Ericka Larios: Alla fine i Lagan non solo sono riusciti a danneggiare Albert ma persino Archie! Sembra davvero che siano in posizione di vantaggio... E, come dici tu, in tutto questo c'è Candy che ha nella mente strani meccanismi che ancora non comprendiamo bene, ma si spera saranno approfonditi grazie ai medici: le ipotesi sono tante e possono includere anche quelle citate da te! Terry è confuso, sta uscendo da una situazione difficile e Karen è stata la sua unica salvezza, fino ad ora, non lo giudicherei troppo... d'altronde è stata lei in qualche modo a convincerlo. Grazie di cuore, un abbraccio!

Charlotte: Carissima, volevo dare un po' di tregua almeno a Terence, per fargli capire che esiste altro oltre Candy nella sua vita e Karen è stata davvero la sola che gli sia stata accanto nei momenti più difficili. Mi spiace averti fatto piangere! Anche ha me ha fatto male far arrestare Albert (e non scordiamoci il povero Archie!), ma le macchinazioni dei Lagan era a questo che miravano... e per ora ci sono riusciti! Più che sulle montagne russe, al momento siamo in una specie di tunnel dell'orrore!
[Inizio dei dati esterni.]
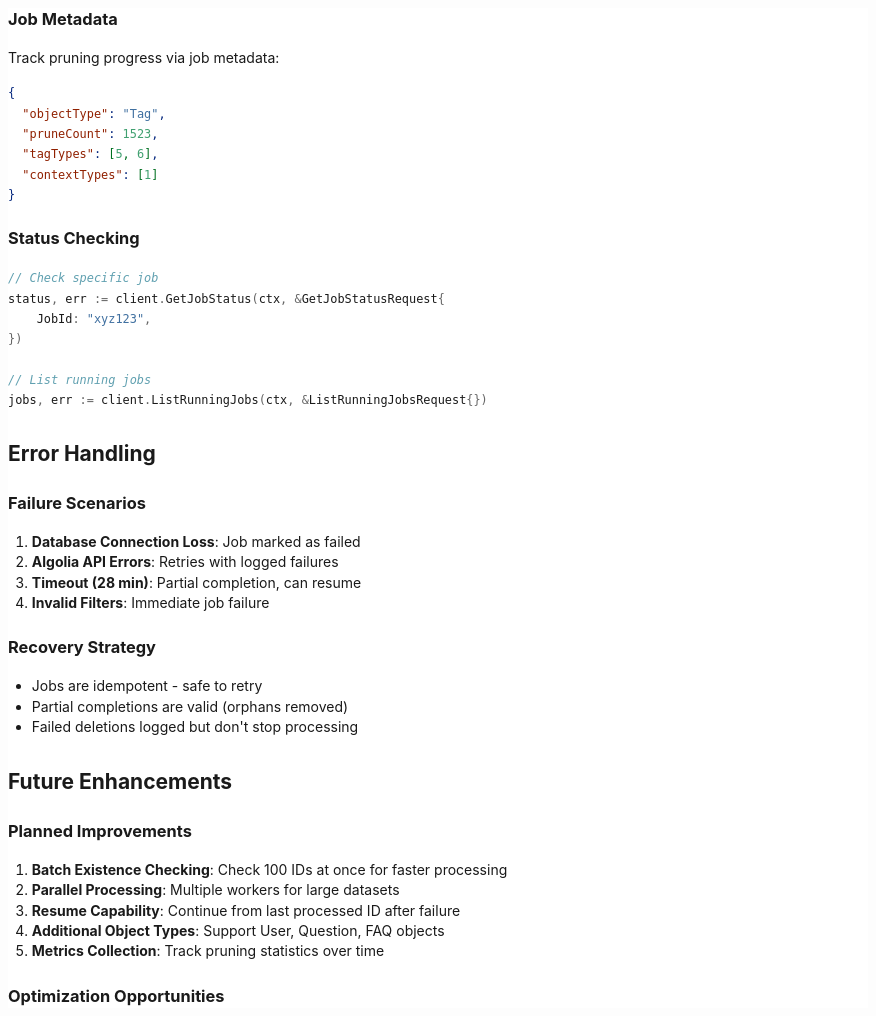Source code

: ### Job Metadata

Track pruning progress via job metadata:

```json
{
  "objectType": "Tag",
  "pruneCount": 1523,
  "tagTypes": [5, 6],
  "contextTypes": [1]
}
```

### Status Checking

```go
// Check specific job
status, err := client.GetJobStatus(ctx, &GetJobStatusRequest{
    JobId: "xyz123",
})

// List running jobs
jobs, err := client.ListRunningJobs(ctx, &ListRunningJobsRequest{})
```

## Error Handling

### Failure Scenarios

1. **Database Connection Loss**: Job marked as failed
2. **Algolia API Errors**: Retries with logged failures
3. **Timeout (28 min)**: Partial completion, can resume
4. **Invalid Filters**: Immediate job failure

### Recovery Strategy

- Jobs are idempotent - safe to retry
- Partial completions are valid (orphans removed)
- Failed deletions logged but don't stop processing

## Future Enhancements

### Planned Improvements

1. **Batch Existence Checking**: Check 100 IDs at once for faster processing
2. **Parallel Processing**: Multiple workers for large datasets
3. **Resume Capability**: Continue from last processed ID after failure
4. **Additional Object Types**: Support User, Question, FAQ objects
5. **Metrics Collection**: Track pruning statistics over time

### Optimization Opportunities
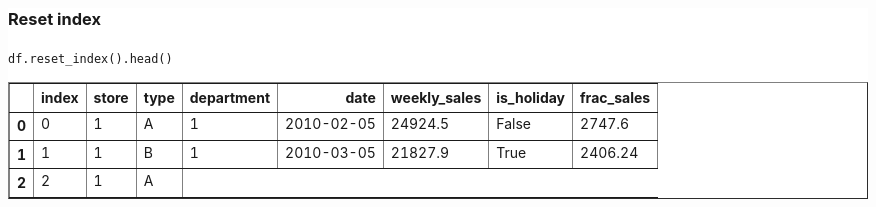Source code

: 

### Reset index


```python
df.reset_index().head()
```




<div>
<style scoped>
    .dataframe tbody tr th:only-of-type {
        vertical-align: middle;
    }

    .dataframe tbody tr th {
        vertical-align: top;
    }

    .dataframe thead th {
        text-align: right;
    }
</style>
<table border="1" class="dataframe">
  <thead>
    <tr style="text-align: right;">
      <th></th>
      <th>index</th>
      <th>store</th>
      <th>type</th>
      <th>department</th>
      <th>date</th>
      <th>weekly_sales</th>
      <th>is_holiday</th>
      <th>frac_sales</th>
    </tr>
  </thead>
  <tbody>
    <tr>
      <th>0</th>
      <td>0</td>
      <td>1</td>
      <td>A</td>
      <td>1</td>
      <td>2010-02-05</td>
      <td>24924.5</td>
      <td>False</td>
      <td>2747.6</td>
    </tr>
    <tr>
      <th>1</th>
      <td>1</td>
      <td>1</td>
      <td>B</td>
      <td>1</td>
      <td>2010-03-05</td>
      <td>21827.9</td>
      <td>True</td>
      <td>2406.24</td>
    </tr>
    <tr>
      <th>2</th>
      <td>2</td>
      <td>1</td>
      <td>A</td>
XD Grazie di cuore a te per le tue parole e per seguirmi lungo questo lungo, lungo cammino!

Sandra Castro: Ebbene sì, i Lagan sono riusciti a mettere fuori gioco, in un colpo solo, sia Albert che Archie e il nostro povero biondo parte anche svantaggiato per il problema di Candy! A questo punto l'unica speranza è davvero George, che dovrà avere a che fare con leggi e avvocati per venire a capo di questo grosso inghippo, e al più presto! In tutto ciò, l'unico che sembra vedere la luce è Terry, che finalmente pare arrendersi a un sentimento nuovo, seppure ancora molto confuso, che germoglia nel suo cuore. Grazie a voi per il vostro sostegno, un grosso abbraccio!

Elizabeth: Mi piaceva l'idea di accostare a Terry qualcuna che potesse tenergli testa, anche se per ora i due sono diventati solo amanti: evolverà il rapporto tra loro o Terence rimarrà ancorato sempre al ricordo di Candy? E, nel frattempo, purtroppo il meccanismo diabolico dei Lagan ha portato allo scenario peggiore: l'arresto di Albert e persino di Archie! La zia ancora non è convinta che dietro a tutto possano esserci i suoi adorati nipoti, chissà se parlerà dei suoi sospetti o se si convincerà che è tutta una coincidenza! Un abbraccio, alla prossima!